SET TASK » Render each of the lines below as a JSON list of strings, one string per line, leaving out any blank lines.

RAW DATA »
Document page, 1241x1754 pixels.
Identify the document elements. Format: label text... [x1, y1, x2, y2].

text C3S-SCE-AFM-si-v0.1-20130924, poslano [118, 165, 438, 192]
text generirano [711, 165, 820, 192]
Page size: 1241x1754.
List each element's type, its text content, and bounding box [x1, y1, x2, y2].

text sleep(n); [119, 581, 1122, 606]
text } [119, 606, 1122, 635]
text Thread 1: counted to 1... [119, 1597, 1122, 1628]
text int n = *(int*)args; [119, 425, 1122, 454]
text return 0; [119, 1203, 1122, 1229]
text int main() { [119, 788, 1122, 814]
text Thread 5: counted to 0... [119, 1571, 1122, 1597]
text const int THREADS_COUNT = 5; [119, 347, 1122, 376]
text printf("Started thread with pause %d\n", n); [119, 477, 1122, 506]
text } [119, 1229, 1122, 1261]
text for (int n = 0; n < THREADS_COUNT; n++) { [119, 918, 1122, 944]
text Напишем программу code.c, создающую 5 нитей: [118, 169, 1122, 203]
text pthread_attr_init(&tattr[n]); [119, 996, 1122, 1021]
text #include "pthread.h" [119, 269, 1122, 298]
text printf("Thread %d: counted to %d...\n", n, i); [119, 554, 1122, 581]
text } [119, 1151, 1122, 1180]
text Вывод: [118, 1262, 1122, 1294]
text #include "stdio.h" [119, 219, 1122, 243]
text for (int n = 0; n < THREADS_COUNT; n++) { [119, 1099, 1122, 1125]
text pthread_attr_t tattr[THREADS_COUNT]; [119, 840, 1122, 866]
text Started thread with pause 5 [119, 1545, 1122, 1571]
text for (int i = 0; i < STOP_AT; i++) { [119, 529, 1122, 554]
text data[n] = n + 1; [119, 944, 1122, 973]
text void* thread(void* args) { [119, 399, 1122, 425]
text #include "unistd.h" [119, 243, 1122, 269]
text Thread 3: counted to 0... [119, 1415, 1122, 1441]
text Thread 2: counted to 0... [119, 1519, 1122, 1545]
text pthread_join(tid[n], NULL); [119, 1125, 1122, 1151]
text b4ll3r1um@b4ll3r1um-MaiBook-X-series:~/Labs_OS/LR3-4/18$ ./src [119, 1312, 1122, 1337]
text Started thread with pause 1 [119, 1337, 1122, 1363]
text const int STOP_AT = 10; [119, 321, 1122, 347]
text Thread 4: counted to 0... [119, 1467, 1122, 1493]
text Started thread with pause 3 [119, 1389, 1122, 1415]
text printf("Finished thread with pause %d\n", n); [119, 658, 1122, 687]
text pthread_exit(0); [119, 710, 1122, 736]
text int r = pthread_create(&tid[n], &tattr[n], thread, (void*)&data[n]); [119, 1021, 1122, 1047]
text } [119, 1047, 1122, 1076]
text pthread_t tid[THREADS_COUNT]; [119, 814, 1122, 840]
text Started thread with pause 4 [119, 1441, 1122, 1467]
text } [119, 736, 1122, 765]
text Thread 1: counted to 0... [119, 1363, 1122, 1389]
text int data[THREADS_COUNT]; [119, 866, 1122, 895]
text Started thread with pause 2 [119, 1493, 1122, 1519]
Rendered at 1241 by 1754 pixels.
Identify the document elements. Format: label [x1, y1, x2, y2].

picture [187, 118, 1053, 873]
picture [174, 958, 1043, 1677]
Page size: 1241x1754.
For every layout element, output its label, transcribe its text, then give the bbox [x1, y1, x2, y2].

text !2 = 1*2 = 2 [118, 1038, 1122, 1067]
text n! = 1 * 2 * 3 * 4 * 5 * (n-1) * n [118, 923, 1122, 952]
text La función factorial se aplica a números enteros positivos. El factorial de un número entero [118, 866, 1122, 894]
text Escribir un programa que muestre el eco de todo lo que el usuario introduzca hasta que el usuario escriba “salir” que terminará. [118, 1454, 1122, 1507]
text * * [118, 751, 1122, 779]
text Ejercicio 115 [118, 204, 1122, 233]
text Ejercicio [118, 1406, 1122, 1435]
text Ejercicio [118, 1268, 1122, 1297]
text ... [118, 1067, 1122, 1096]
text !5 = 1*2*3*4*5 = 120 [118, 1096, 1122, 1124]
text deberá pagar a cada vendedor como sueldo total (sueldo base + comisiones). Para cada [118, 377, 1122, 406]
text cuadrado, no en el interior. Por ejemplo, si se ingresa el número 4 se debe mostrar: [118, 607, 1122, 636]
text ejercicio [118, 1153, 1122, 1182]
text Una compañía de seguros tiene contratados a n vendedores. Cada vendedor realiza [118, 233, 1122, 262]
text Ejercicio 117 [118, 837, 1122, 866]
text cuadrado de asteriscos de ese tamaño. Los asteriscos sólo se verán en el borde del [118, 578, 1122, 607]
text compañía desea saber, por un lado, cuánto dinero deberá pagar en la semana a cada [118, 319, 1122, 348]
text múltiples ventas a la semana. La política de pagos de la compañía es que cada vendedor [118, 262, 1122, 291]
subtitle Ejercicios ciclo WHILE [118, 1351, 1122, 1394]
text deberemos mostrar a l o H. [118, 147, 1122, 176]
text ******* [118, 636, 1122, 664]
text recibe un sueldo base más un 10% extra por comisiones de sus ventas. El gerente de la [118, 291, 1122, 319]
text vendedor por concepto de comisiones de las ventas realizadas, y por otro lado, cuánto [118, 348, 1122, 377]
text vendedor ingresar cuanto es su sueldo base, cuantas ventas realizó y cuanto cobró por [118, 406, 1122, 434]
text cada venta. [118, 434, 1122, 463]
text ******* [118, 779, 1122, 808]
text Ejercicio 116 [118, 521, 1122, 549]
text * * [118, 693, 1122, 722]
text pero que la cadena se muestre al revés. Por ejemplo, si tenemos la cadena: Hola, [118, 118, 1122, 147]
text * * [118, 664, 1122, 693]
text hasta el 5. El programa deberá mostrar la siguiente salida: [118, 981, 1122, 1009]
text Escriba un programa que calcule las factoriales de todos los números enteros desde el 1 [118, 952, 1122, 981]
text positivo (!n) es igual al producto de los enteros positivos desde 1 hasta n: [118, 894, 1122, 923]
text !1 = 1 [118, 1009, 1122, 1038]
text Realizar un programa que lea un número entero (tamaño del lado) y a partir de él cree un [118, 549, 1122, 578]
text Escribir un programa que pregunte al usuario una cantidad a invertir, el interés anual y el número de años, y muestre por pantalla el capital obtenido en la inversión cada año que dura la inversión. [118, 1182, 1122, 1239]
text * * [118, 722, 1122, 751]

RESPONSE TO THE EXERCISE »
[
  "Document page, 1241x1754 pixels.",
  "Identify the document elements. Format: label text... [x1, y1, x2, y2].",
  "text C3S-SCE-AFM-si-v0.1-20130924, poslano [118, 165, 438, 192]",
  "text generirano [711, 165, 820, 192]",
  "Page size: 1241x1754.",
  "List each element's type, its text content, and bounding box [x1, y1, x2, y2].",
  "text sleep(n); [119, 581, 1122, 606]",
  "text } [119, 606, 1122, 635]",
  "text Thread 1: counted to 1... [119, 1597, 1122, 1628]",
  "text int n = *(int*)args; [119, 425, 1122, 454]",
  "text return 0; [119, 1203, 1122, 1229]",
  "text int main() { [119, 788, 1122, 814]",
  "text Thread 5: counted to 0... [119, 1571, 1122, 1597]",
  "text const int THREADS_COUNT = 5; [119, 347, 1122, 376]",
  "text printf(\"Started thread with pause %d\\n\", n); [119, 477, 1122, 506]",
  "text } [119, 1229, 1122, 1261]",
  "text for (int n = 0; n < THREADS_COUNT; n++) { [119, 918, 1122, 944]",
  "text Напишем программу code.c, создающую 5 нитей: [118, 169, 1122, 203]",
  "text pthread_attr_init(&tattr[n]); [119, 996, 1122, 1021]",
  "text #include \"pthread.h\" [119, 269, 1122, 298]",
  "text printf(\"Thread %d: counted to %d...\\n\", n, i); [119, 554, 1122, 581]",
  "text } [119, 1151, 1122, 1180]",
  "text Вывод: [118, 1262, 1122, 1294]",
  "text #include \"stdio.h\" [119, 219, 1122, 243]",
  "text for (int n = 0; n < THREADS_COUNT; n++) { [119, 1099, 1122, 1125]",
  "text pthread_attr_t tattr[THREADS_COUNT]; [119, 840, 1122, 866]",
  "text Started thread with pause 5 [119, 1545, 1122, 1571]",
  "text for (int i = 0; i < STOP_AT; i++) { [119, 529, 1122, 554]",
  "text data[n] = n + 1; [119, 944, 1122, 973]",
  "text void* thread(void* args) { [119, 399, 1122, 425]",
  "text #include \"unistd.h\" [119, 243, 1122, 269]",
  "text Thread 3: counted to 0... [119, 1415, 1122, 1441]",
  "text Thread 2: counted to 0... [119, 1519, 1122, 1545]",
  "text pthread_join(tid[n], NULL); [119, 1125, 1122, 1151]",
  "text b4ll3r1um@b4ll3r1um-MaiBook-X-series:~/Labs_OS/LR3-4/18$ ./src [119, 1312, 1122, 1337]",
  "text Started thread with pause 1 [119, 1337, 1122, 1363]",
  "text const int STOP_AT = 10; [119, 321, 1122, 347]",
  "text Thread 4: counted to 0... [119, 1467, 1122, 1493]",
  "text Started thread with pause 3 [119, 1389, 1122, 1415]",
  "text printf(\"Finished thread with pause %d\\n\", n); [119, 658, 1122, 687]",
  "text pthread_exit(0); [119, 710, 1122, 736]",
  "text int r = pthread_create(&tid[n], &tattr[n], thread, (void*)&data[n]); [119, 1021, 1122, 1047]",
  "text } [119, 1047, 1122, 1076]",
  "text pthread_t tid[THREADS_COUNT]; [119, 814, 1122, 840]",
  "text Started thread with pause 4 [119, 1441, 1122, 1467]",
  "text } [119, 736, 1122, 765]",
  "text Thread 1: counted to 0... [119, 1363, 1122, 1389]",
  "text int data[THREADS_COUNT]; [119, 866, 1122, 895]",
  "text Started thread with pause 2 [119, 1493, 1122, 1519]",
  "Rendered at 1241 by 1754 pixels.",
  "Identify the document elements. Format: label [x1, y1, x2, y2].",
  "picture [187, 118, 1053, 873]",
  "picture [174, 958, 1043, 1677]",
  "Page size: 1241x1754.",
  "For every layout element, output its label, transcribe its text, then give the bbox [x1, y1, x2, y2].",
  "text !2 = 1*2 = 2 [118, 1038, 1122, 1067]",
  "text n! = 1 * 2 * 3 * 4 * 5 * (n-1) * n [118, 923, 1122, 952]",
  "text La función factorial se aplica a números enteros positivos. El factorial de un número entero [118, 866, 1122, 894]",
  "text Escribir un programa que muestre el eco de todo lo que el usuario introduzca hasta que el usuario escriba “salir” que terminará. [118, 1454, 1122, 1507]",
  "text * * [118, 751, 1122, 779]",
  "text Ejercicio 115 [118, 204, 1122, 233]",
  "text Ejercicio [118, 1406, 1122, 1435]",
  "text Ejercicio [118, 1268, 1122, 1297]",
  "text ... [118, 1067, 1122, 1096]",
  "text !5 = 1*2*3*4*5 = 120 [118, 1096, 1122, 1124]",
  "text deberá pagar a cada vendedor como sueldo total (sueldo base + comisiones). Para cada [118, 377, 1122, 406]",
  "text cuadrado, no en el interior. Por ejemplo, si se ingresa el número 4 se debe mostrar: [118, 607, 1122, 636]",
  "text ejercicio [118, 1153, 1122, 1182]",
  "text Una compañía de seguros tiene contratados a n vendedores. Cada vendedor realiza [118, 233, 1122, 262]",
  "text Ejercicio 117 [118, 837, 1122, 866]",
  "text cuadrado de asteriscos de ese tamaño. Los asteriscos sólo se verán en el borde del [118, 578, 1122, 607]",
  "text compañía desea saber, por un lado, cuánto dinero deberá pagar en la semana a cada [118, 319, 1122, 348]",
  "text múltiples ventas a la semana. La política de pagos de la compañía es que cada vendedor [118, 262, 1122, 291]",
  "subtitle Ejercicios ciclo WHILE [118, 1351, 1122, 1394]",
  "text deberemos mostrar a l o H. [118, 147, 1122, 176]",
  "text ******* [118, 636, 1122, 664]",
  "text recibe un sueldo base más un 10% extra por comisiones de sus ventas. El gerente de la [118, 291, 1122, 319]",
  "text vendedor por concepto de comisiones de las ventas realizadas, y por otro lado, cuánto [118, 348, 1122, 377]",
  "text vendedor ingresar cuanto es su sueldo base, cuantas ventas realizó y cuanto cobró por [118, 406, 1122, 434]",
  "text cada venta. [118, 434, 1122, 463]",
  "text ******* [118, 779, 1122, 808]",
  "text Ejercicio 116 [118, 521, 1122, 549]",
  "text * * [118, 693, 1122, 722]",
  "text pero que la cadena se muestre al revés. Por ejemplo, si tenemos la cadena: Hola, [118, 118, 1122, 147]",
  "text * * [118, 664, 1122, 693]",
  "text hasta el 5. El programa deberá mostrar la siguiente salida: [118, 981, 1122, 1009]",
  "text Escriba un programa que calcule las factoriales de todos los números enteros desde el 1 [118, 952, 1122, 981]",
  "text positivo (!n) es igual al producto de los enteros positivos desde 1 hasta n: [118, 894, 1122, 923]",
  "text !1 = 1 [118, 1009, 1122, 1038]",
  "text Realizar un programa que lea un número entero (tamaño del lado) y a partir de él cree un [118, 549, 1122, 578]",
  "text Escribir un programa que pregunte al usuario una cantidad a invertir, el interés anual y el número de años, y muestre por pantalla el capital obtenido en la inversión cada año que dura la inversión. [118, 1182, 1122, 1239]",
  "text * * [118, 722, 1122, 751]"
]